**PROMPT:** Starting at the line with "initial clk = 1'b0;" and going on through the line with "to be placed", reproduce each line in the records below exactly and nothing more.

──────── RECORD SET

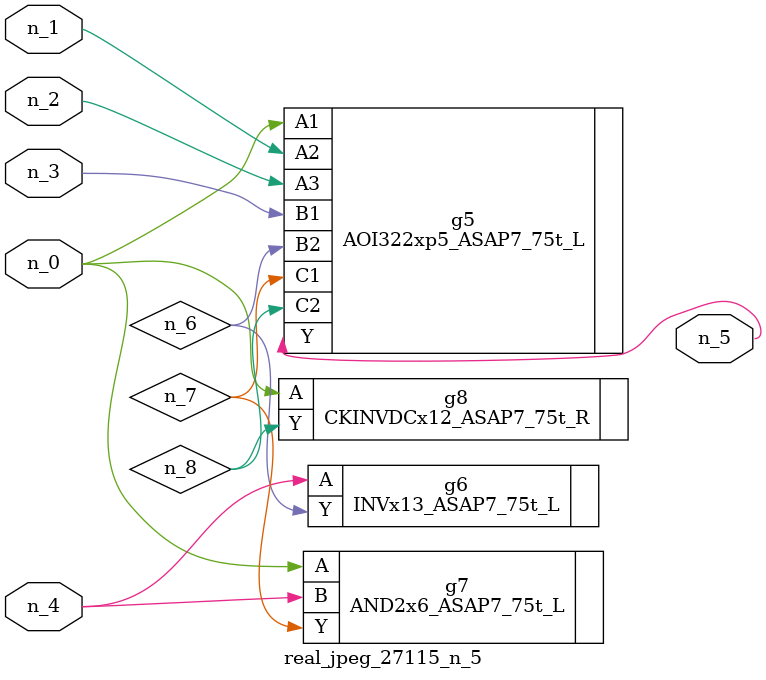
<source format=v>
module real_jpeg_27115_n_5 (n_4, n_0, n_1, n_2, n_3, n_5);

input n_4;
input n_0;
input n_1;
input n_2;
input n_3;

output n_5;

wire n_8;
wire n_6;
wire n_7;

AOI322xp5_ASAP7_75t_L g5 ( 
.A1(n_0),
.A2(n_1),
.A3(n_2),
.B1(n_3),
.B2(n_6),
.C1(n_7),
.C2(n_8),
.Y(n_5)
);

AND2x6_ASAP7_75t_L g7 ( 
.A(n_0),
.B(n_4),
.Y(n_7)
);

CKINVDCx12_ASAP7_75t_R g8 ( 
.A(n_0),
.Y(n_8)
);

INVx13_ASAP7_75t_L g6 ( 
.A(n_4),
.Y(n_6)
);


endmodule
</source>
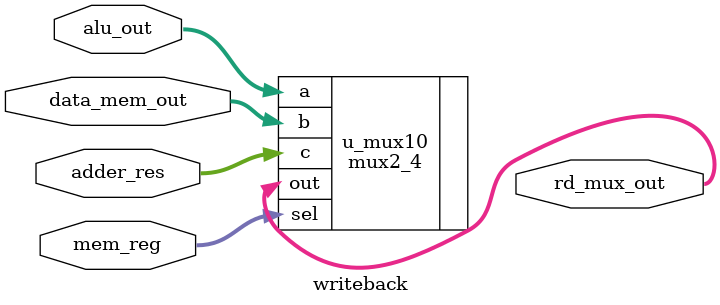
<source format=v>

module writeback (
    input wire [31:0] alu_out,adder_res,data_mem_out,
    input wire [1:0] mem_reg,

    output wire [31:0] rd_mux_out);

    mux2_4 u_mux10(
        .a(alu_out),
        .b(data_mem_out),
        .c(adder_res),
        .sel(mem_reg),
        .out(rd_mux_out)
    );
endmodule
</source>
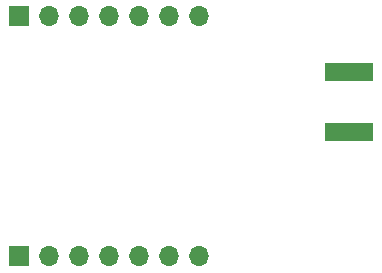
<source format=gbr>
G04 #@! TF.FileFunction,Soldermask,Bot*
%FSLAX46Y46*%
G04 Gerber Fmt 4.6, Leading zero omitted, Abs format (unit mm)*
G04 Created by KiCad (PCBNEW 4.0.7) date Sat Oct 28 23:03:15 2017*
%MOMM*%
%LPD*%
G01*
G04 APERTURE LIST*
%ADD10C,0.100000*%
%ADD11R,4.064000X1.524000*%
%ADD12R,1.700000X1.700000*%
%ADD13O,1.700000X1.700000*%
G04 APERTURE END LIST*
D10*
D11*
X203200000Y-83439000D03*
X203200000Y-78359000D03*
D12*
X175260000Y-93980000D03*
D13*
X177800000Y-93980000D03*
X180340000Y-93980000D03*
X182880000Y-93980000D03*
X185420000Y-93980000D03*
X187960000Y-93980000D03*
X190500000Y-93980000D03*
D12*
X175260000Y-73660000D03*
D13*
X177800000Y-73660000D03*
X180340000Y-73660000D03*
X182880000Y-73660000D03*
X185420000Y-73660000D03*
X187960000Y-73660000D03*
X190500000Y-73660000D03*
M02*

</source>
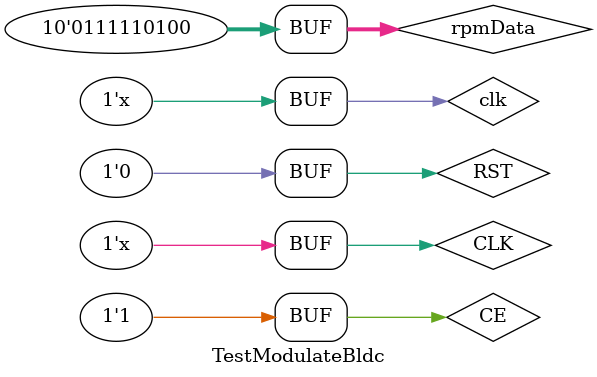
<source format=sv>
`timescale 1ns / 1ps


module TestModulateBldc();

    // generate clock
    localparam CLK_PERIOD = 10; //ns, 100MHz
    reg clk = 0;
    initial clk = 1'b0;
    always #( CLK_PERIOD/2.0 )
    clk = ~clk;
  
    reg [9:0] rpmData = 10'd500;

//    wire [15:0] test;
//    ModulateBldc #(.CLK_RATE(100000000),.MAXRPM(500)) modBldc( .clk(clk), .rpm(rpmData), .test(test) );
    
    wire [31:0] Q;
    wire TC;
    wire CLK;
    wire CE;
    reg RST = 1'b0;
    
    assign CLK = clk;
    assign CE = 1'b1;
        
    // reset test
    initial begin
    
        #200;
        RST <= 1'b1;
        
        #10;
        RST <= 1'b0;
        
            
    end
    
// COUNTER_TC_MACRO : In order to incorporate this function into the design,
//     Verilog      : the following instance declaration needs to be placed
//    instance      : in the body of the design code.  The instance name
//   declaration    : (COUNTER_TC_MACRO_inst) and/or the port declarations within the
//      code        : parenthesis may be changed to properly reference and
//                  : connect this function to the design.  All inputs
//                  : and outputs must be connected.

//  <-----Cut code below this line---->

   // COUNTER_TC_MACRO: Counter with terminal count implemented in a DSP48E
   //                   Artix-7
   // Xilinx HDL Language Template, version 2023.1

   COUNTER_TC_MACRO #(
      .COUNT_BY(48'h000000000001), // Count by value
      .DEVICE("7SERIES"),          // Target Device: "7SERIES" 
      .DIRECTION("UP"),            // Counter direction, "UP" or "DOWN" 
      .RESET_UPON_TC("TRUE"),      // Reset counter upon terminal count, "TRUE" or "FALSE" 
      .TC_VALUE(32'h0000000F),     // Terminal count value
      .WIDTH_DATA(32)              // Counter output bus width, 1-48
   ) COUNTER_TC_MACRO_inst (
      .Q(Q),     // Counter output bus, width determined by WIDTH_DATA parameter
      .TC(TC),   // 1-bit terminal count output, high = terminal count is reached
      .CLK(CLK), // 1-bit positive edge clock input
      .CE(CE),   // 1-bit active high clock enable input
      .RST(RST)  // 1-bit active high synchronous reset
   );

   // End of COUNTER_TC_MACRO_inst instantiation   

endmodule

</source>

────────────────
──────── RECORD SET

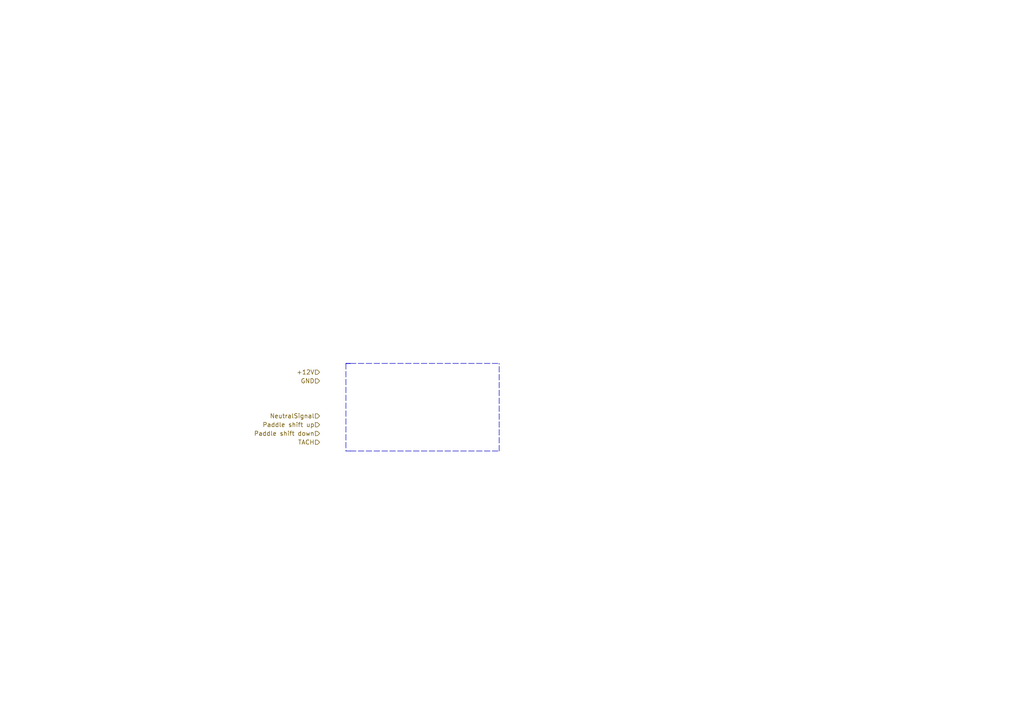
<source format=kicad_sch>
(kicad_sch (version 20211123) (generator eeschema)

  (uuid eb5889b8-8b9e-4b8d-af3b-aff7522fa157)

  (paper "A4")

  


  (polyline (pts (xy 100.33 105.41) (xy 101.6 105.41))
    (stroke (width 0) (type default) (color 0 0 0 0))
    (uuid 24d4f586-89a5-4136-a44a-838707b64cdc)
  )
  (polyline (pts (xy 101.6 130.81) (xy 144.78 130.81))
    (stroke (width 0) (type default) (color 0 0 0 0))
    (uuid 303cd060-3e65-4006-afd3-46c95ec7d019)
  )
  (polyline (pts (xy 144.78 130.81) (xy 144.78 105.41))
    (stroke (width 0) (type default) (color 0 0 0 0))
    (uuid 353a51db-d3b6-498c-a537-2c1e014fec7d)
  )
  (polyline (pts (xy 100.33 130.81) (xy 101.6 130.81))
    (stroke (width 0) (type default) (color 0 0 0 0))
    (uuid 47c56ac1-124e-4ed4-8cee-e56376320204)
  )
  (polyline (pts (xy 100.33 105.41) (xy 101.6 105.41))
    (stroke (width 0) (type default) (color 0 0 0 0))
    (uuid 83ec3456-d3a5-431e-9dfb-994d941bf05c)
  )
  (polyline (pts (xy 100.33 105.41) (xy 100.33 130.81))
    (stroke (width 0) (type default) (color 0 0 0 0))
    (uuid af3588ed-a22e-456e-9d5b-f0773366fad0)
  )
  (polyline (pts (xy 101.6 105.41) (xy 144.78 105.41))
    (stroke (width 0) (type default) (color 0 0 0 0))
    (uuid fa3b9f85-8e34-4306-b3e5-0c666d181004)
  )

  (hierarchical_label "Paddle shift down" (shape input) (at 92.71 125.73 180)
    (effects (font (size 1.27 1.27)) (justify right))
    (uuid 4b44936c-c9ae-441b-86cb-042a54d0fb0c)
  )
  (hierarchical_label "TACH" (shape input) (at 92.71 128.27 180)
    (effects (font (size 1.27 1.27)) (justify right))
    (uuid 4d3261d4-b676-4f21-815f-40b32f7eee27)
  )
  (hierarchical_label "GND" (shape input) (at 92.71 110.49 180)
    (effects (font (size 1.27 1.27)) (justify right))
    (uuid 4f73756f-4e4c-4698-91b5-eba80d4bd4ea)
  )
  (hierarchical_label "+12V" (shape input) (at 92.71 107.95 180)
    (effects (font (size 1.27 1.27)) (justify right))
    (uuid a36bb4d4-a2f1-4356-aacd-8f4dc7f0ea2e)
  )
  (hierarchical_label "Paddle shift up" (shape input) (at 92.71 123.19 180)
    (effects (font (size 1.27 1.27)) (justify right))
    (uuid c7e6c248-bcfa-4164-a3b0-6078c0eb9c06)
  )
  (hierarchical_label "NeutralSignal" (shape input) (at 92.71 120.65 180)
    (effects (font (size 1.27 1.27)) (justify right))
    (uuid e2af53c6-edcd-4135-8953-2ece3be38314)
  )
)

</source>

────────────────

**FINISHED EXERCISE:**
    initial clk = 1'b0;
    always #( CLK_PERIOD/2.0 )
    clk = ~clk;
  
    reg [9:0] rpmData = 10'd500;

//    wire [15:0] test;
//    ModulateBldc #(.CLK_RATE(100000000),.MAXRPM(500)) modBldc( .clk(clk), .rpm(rpmData), .test(test) );
    
    wire [31:0] Q;
    wire TC;
    wire CLK;
    wire CE;
    reg RST = 1'b0;
    
    assign CLK = clk;
    assign CE = 1'b1;
        
    // reset test
    initial begin
    
        #200;
        RST <= 1'b1;
        
        #10;
        RST <= 1'b0;
        
            
    end
    
// COUNTER_TC_MACRO : In order to incorporate this function into the design,
//     Verilog      : the following instance declaration needs to be placed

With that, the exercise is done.